-- Information shown follows --
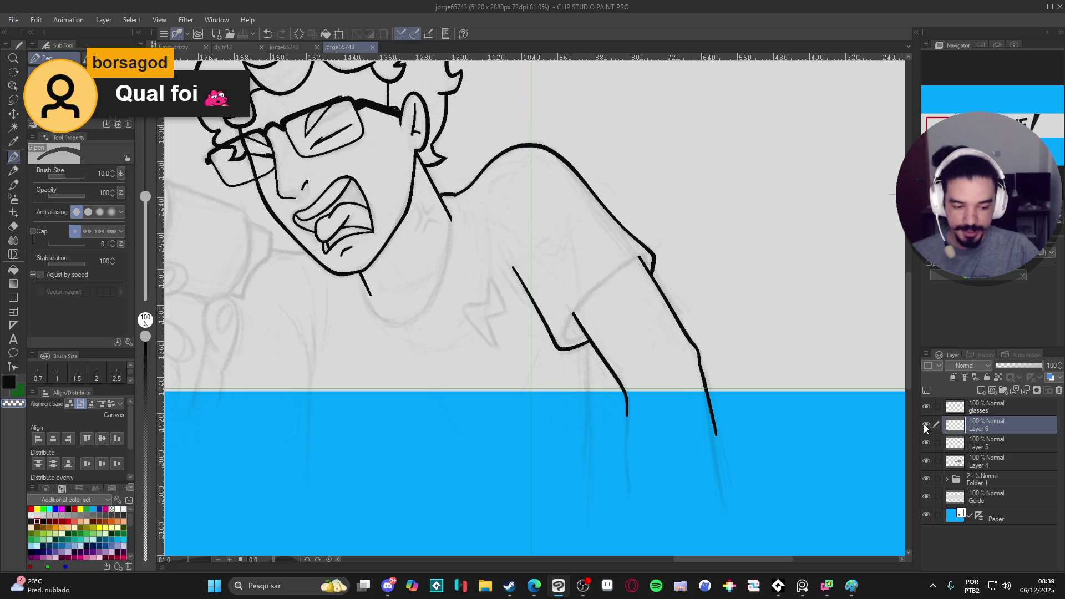
pyautogui.click(926, 425)
pyautogui.click(926, 425)
pyautogui.click(927, 407)
pyautogui.click(927, 408)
-- Information shown concluded --
The result should be the full listing, retyped exactly and free of pictures.

pyautogui.click(926, 425)
pyautogui.click(926, 425)
pyautogui.click(927, 407)
pyautogui.click(927, 408)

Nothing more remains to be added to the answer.